## Exercise set
**a)** In the passage about four people, what military vehicle does the second man own?
**b)** Return the part of the passage about four people starting at "I want to tell" and ending at "flashy as can be.", word for word.

## Given text
------
I want to tell you about four people.
One drives a $400,000 Maybach (a luxury auto I also own), and a $360,000 Bentley, wears a diamond-encrusted one of a kind wristwatch, and lives in a 2-floor penthouse in New York in which he removed walls in order to create a big home theater. He is as ‘new rich’ flashy as can be.
The second guy splurges on $500-a-box cigars, his custom shoes cost $500 a pair, his oddball vehicle stable includes an actual M47 tank, he has ownership interests in over 100 businesses, and is a significant stockholder in companies like Weight-Watchers and Wal-Mart.
The third guy wears only perfectly tailored Armani suites, has a large motorcycle collection, and has several homes each worth upwards of $10-million.
The fourth guy calls himself a beer-and-pretzels guy, wears jeans and rugby shirts every day, drives a 5 year old car, and owns a huge home with only a few rooms in it furnished, but he also owns and uses a Gulfstream V, and famously makes large purchases and investments.
------
## Information supplied
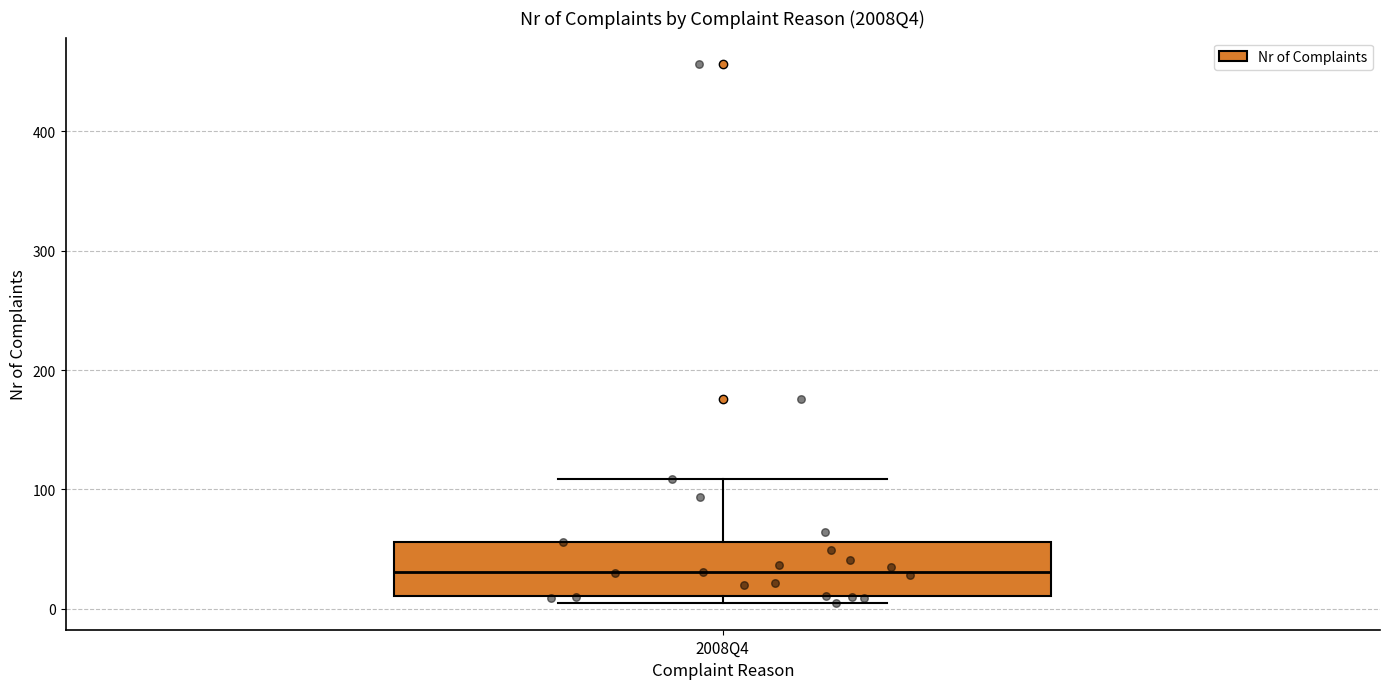

Read this box plot against the y-axis: the position of the median line, the range covered by the box, and the ends of both whiskers. The values are not printed on the chart, so give them approximately, as read against the axis.

median 30, box 10 to 60, whiskers 10 (just below the box's lower edge) to 110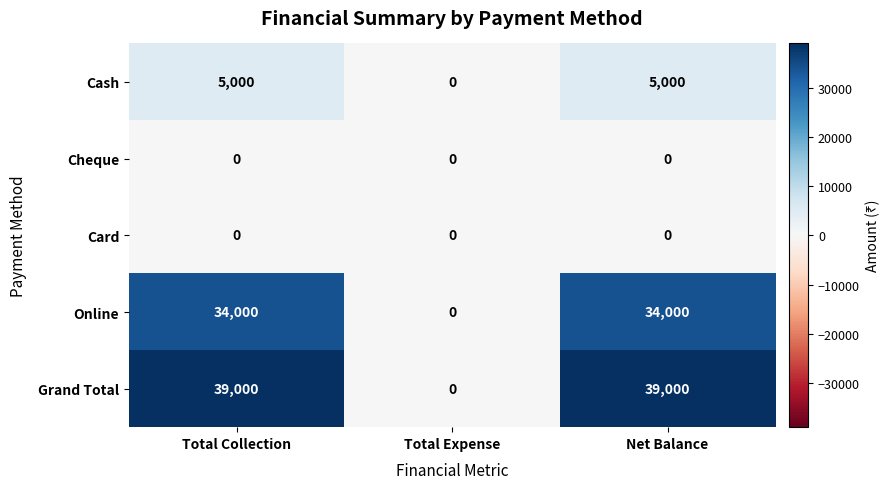

How many Online values are between 0 and 34000?

3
------
## Your responses
**a)** An actual M47 tank.

**b)**
I want to tell you about four people.
One drives a $400,000 Maybach (a luxury auto I also own), and a $360,000 Bentley, wears a diamond-encrusted one of a kind wristwatch, and lives in a 2-floor penthouse in New York in which he removed walls in order to create a big home theater. He is as ‘new rich’ flashy as can be.